#### EXERCISE DATA:

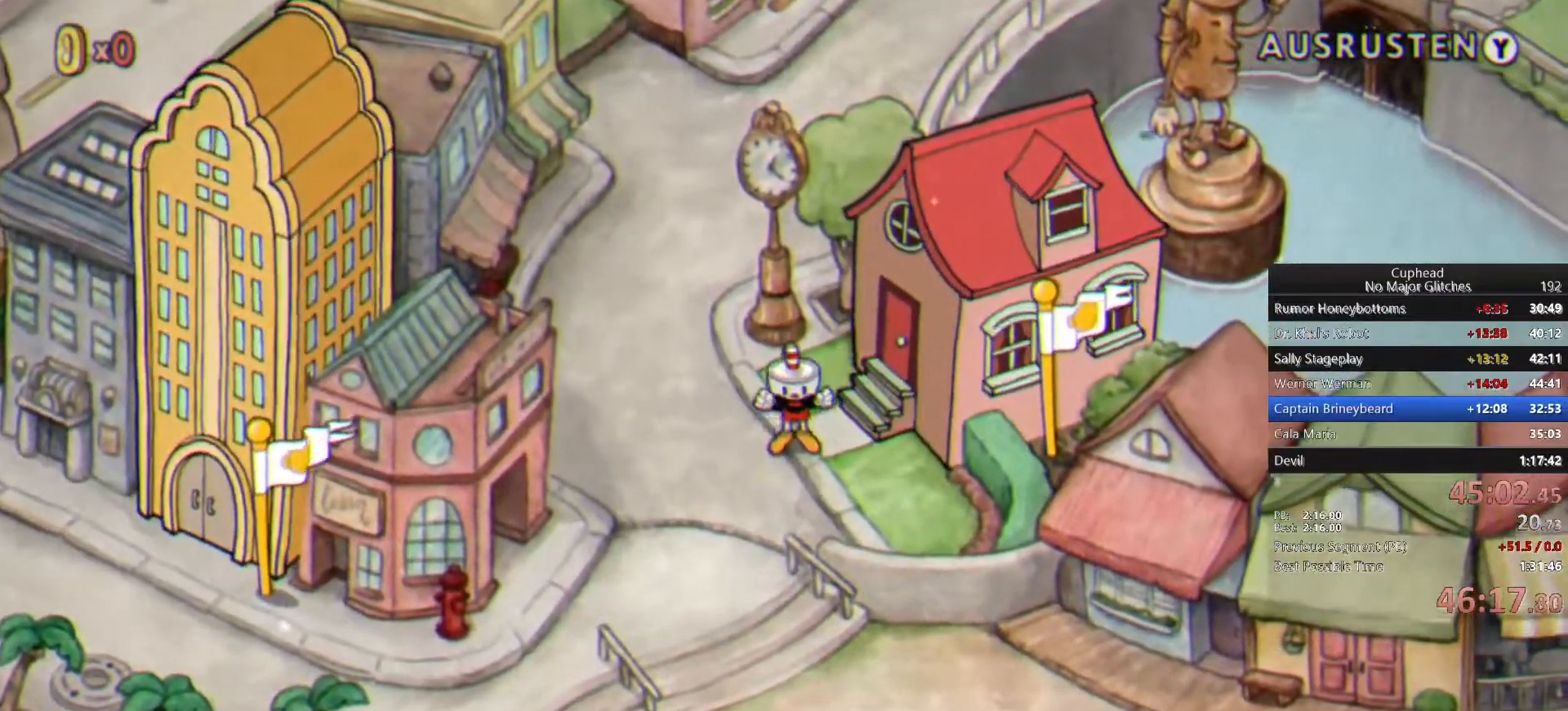
{"buttons": [], "left_stick": "down-left", "right_stick": "center", "events": []}
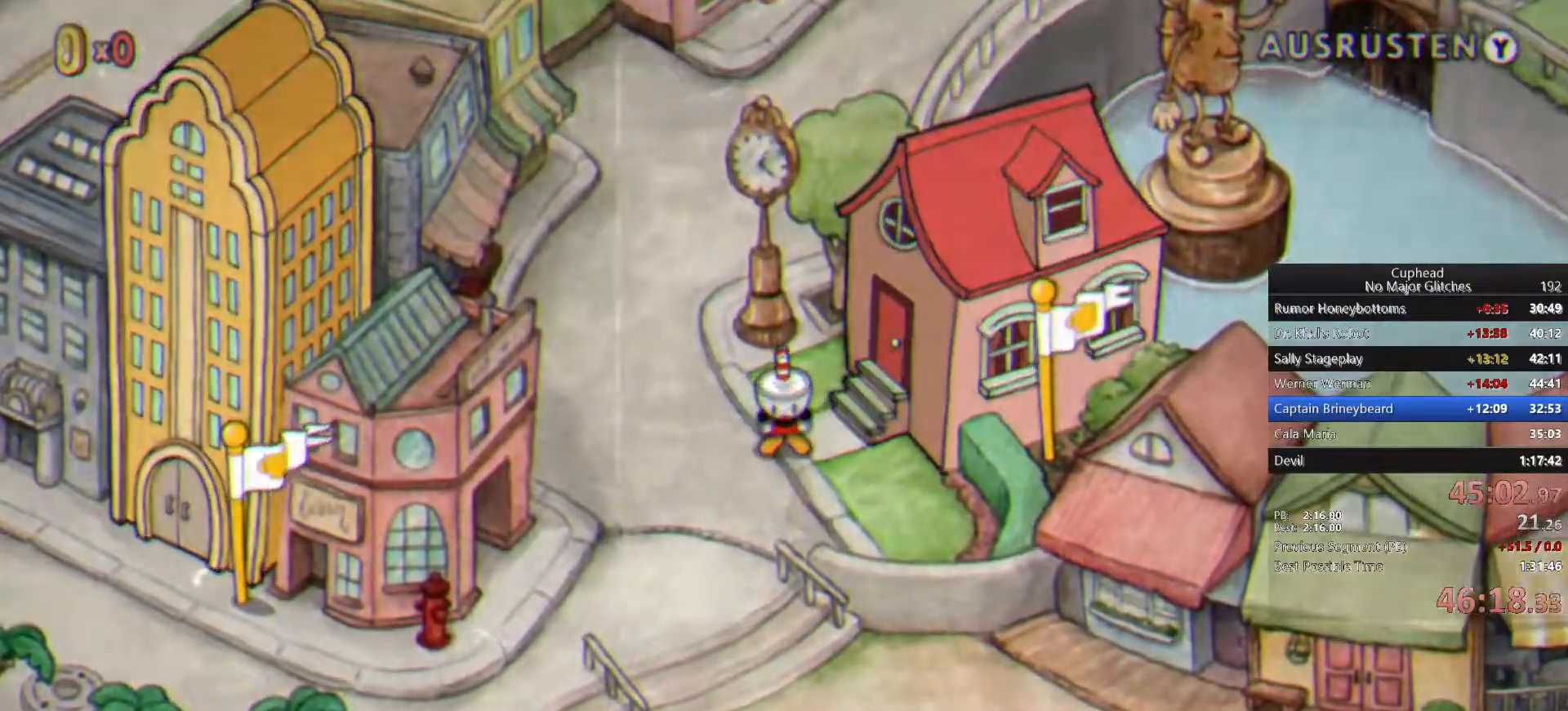
{"buttons": [], "left_stick": "down-left", "right_stick": "center", "events": [[133, "L2", "down"], [367, "L2", "up"]]}
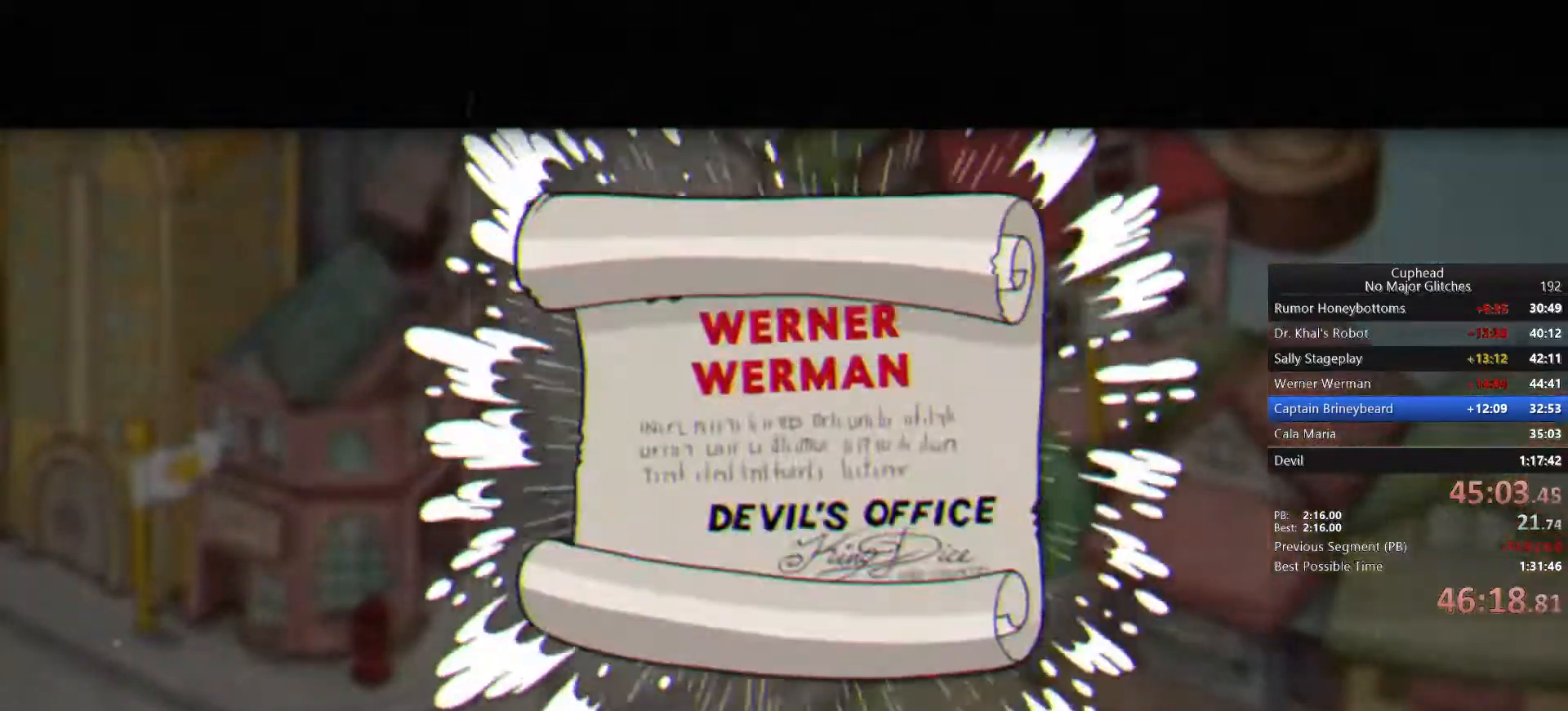
{"buttons": ["CROSS"], "left_stick": "down-left", "right_stick": "center", "events": [[183, "CROSS", "down"], [300, "CROSS", "up"], [350, "CROSS", "down"], [433, "CROSS", "up"], [500, "CROSS", "down"]]}
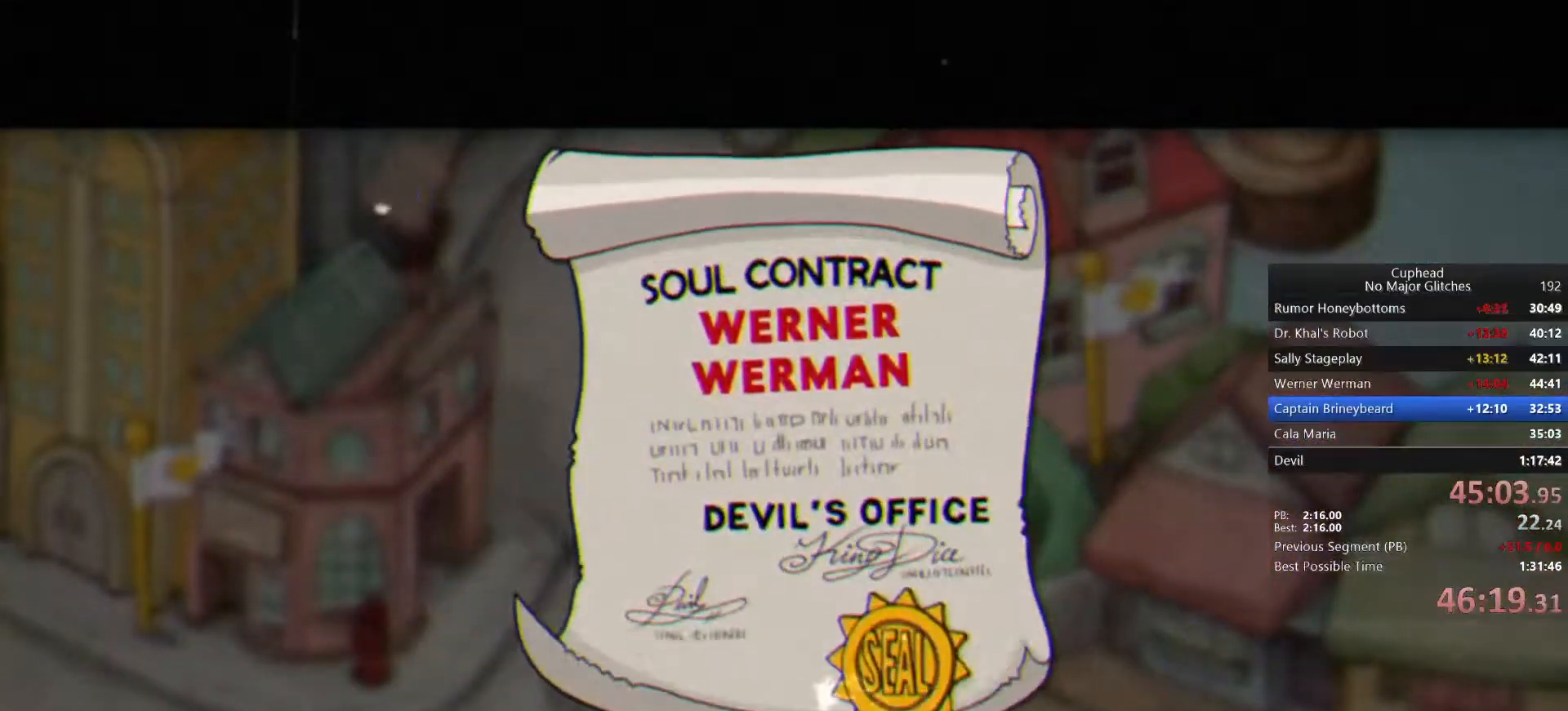
{"buttons": ["CROSS"], "left_stick": "down-left", "right_stick": "center", "events": [[83, "CROSS", "up"], [150, "CROSS", "down"], [233, "CROSS", "up"], [300, "CROSS", "down"], [367, "CROSS", "up"], [433, "CROSS", "down"]]}
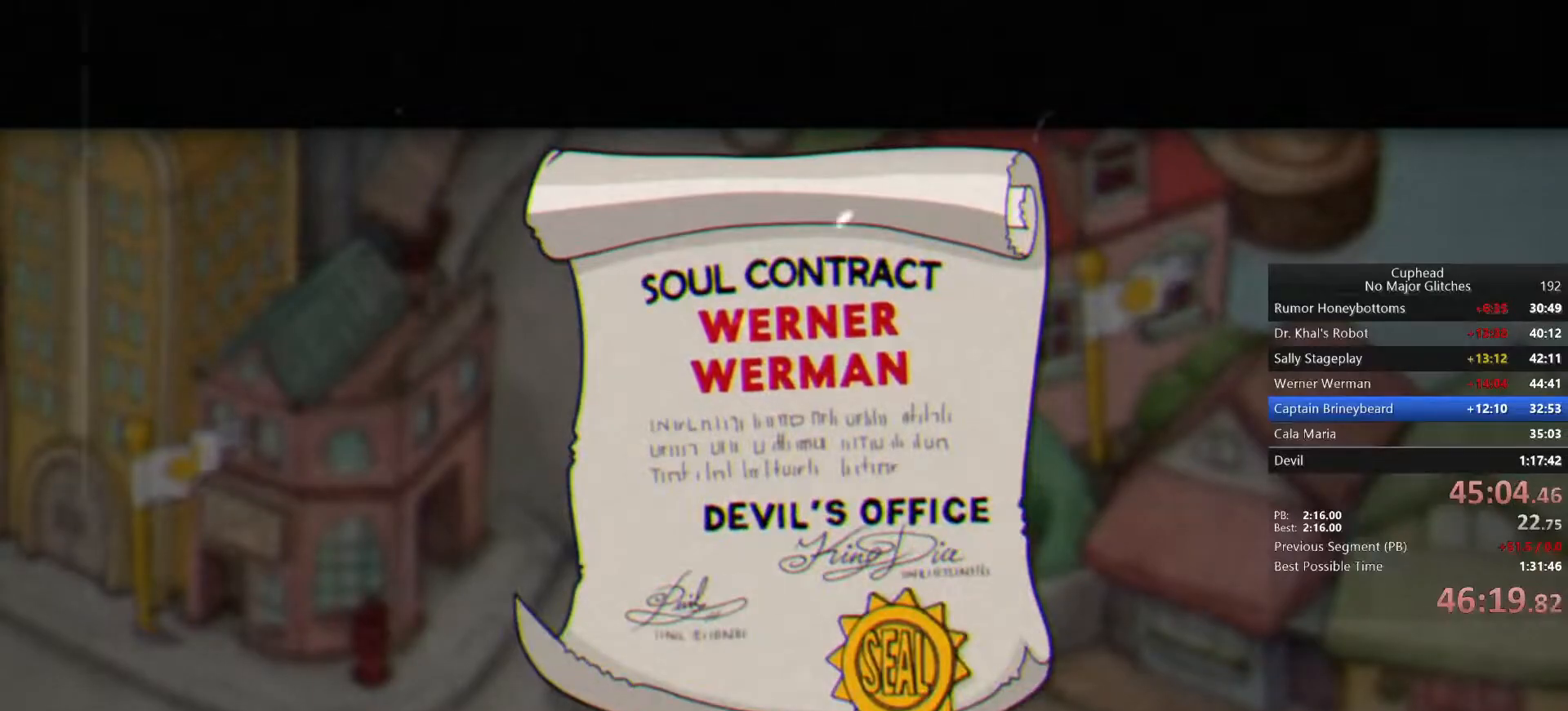
{"buttons": [], "left_stick": "down-left", "right_stick": "center", "events": [[17, "CROSS", "up"], [50, "CROSS", "down"], [150, "CROSS", "up"]]}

#### WHAT IS NEEDED:
The answer is each line from the entries above in which the word "CROSS" occurs.

#### ANSWER FOR THE TASK:
{"buttons": ["CROSS"], "left_stick": "down-left", "right_stick": "center", "events": [[183, "CROSS", "down"], [300, "CROSS", "up"], [350, "CROSS", "down"], [433, "CROSS", "up"], [500, "CROSS", "down"]]}
{"buttons": ["CROSS"], "left_stick": "down-left", "right_stick": "center", "events": [[83, "CROSS", "up"], [150, "CROSS", "down"], [233, "CROSS", "up"], [300, "CROSS", "down"], [367, "CROSS", "up"], [433, "CROSS", "down"]]}
{"buttons": [], "left_stick": "down-left", "right_stick": "center", "events": [[17, "CROSS", "up"], [50, "CROSS", "down"], [150, "CROSS", "up"]]}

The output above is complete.